Pemerintah harus berhenti bermain aman. Pimpin gerakan global di PBB, di OKI. Jangan hanya mengusulkan resolusi yang akan diveto. Galang kekuatan negara-negara di bagian selatan untuk menjatuhkan sanksi nyata kepada Israel. Boikot produknya. Putuskan hubungan dengan negara mana pun yang mendanai mesin perang mereka. Ini bukan soal keberpihakan buta, ini soal keberpihakan pada kemanusiaan dan keadilan yang kita janjikan.

Kita, sebagai rakyat, juga punya kekuatan.

Jangan biarkan mimbar-mimbar Jumat sepi dari nama Palestina. Ajarkan anak-anak kita tentang kebiadaban penjajahan dan pentingnya membela Masjidil Aqsa. Gemakan doa. Langit masih mendengar, dan doa adalah senjata orang beriman. Qunut Nazilah harus menjadi tradisi di setiap masjid saat saudara kita dibantai.

Harta kita juga bisa menjadi senjata.

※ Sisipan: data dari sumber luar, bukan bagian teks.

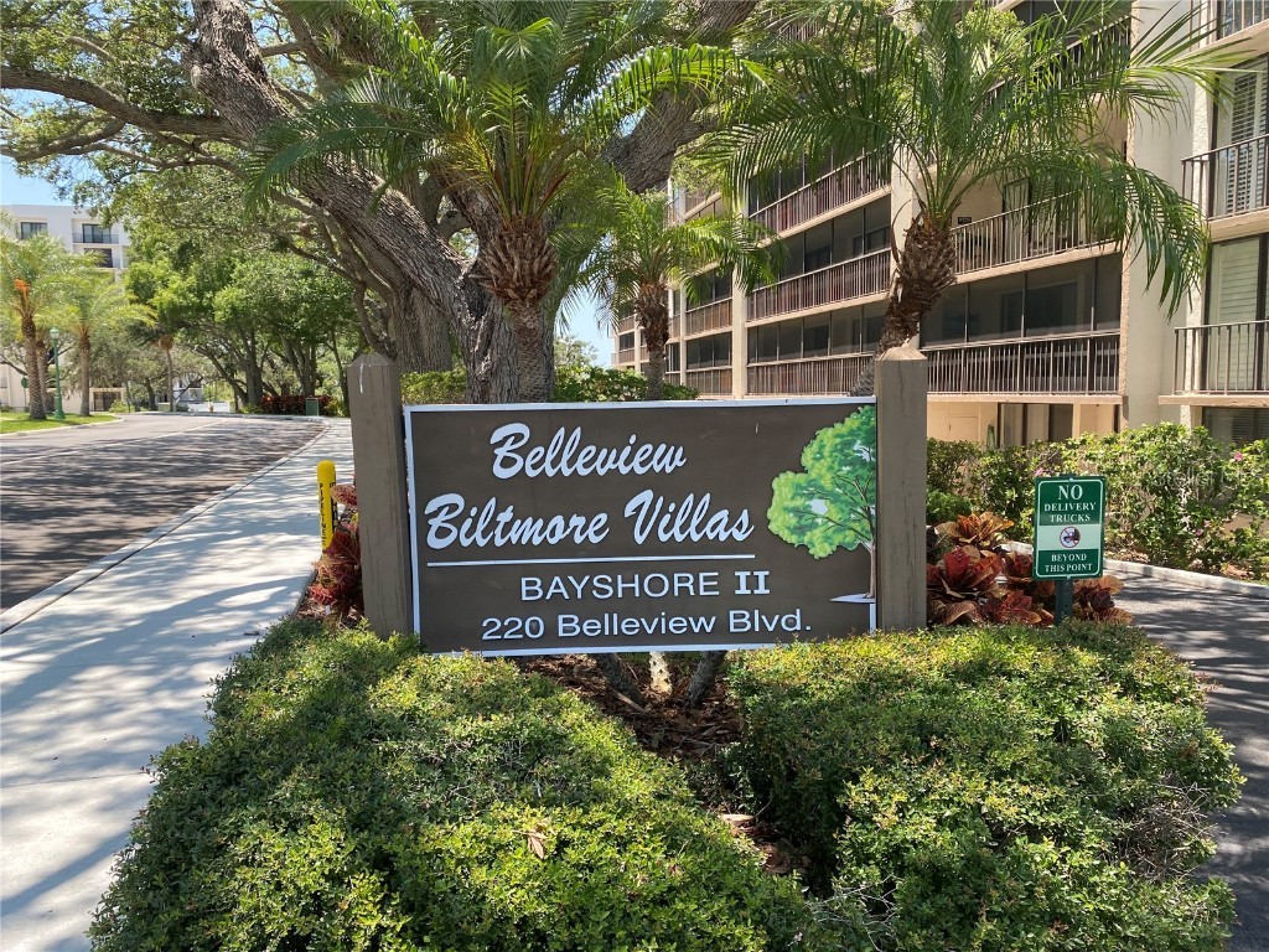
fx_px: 953
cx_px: 634
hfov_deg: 67.3
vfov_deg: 53.1
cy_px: 476
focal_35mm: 26
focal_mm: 4.25
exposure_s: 1/637
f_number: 1.8
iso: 32
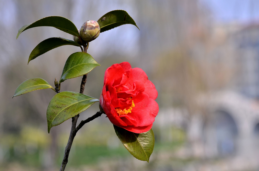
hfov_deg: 15.2
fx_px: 969
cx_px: 130
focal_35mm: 135
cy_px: 86
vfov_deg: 10.1
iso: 100
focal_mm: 90
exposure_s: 1/320
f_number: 8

Hentikan membeli produk dari perusahaan yang terang-terangan mendukung Zionisme. Arahkan zakat, infak, dan sedekah kita melalui lembaga terpercaya yang bisa menyalurkannya menjadi makanan, obat-obatan, dan harapan bagi rakyat Gaza. Setiap rupiah yang kita belokkan dari kantong penjajah adalah sebuah perlawanan kecil.

Amanah atau Khianat? Pilih satu!

Pada akhirnya, ini adalah sebuah pilihan. Sebuah muhasabah besar bagi sebuah bangsa.

Menagih janji Pembukaan UUD 1945 bukanlah tindakan memberontak. Justru ini adalah tindakan paling patriotik dan paling agamis yang bisa kita lakukan. Kita sedang mengingatkan diri kita sendiri, dan para pemimpin kita, akan sumpah yang mengikat kita semua. Sumpah untuk berdiri bersama mereka yang merindukan kemerdekaan.

Pembelaan terhadap Palestina adalah titik di mana kewajiban kita sebagai warga negara bertemu dengan panggilan jiwa kita sebagai seorang muslim. Konstitusi memberi kita mandat. Akidah memberi kita kewajiban. Keduanya menunjuk ke arah yang sama: lawan kezaliman, bela Palestina.

Kita sedang diadili oleh sejarah. Diadili oleh arwah para pendiri bangsa yang menulis janji itu. Dan yang terpenting, kita akan diadili di hadapan Allah. Apakah kita akan menjadi generasi yang menunaikan amanah itu, atau generasi yang namanya tercatat sebagai pengkhianat?

Pilihannya ada di tangan kita. Dan diam, dalam hal ini, adalah bentuk pengkhianatan yang paling pengecut. Baunya busuk, sampai ke langit ketujuh.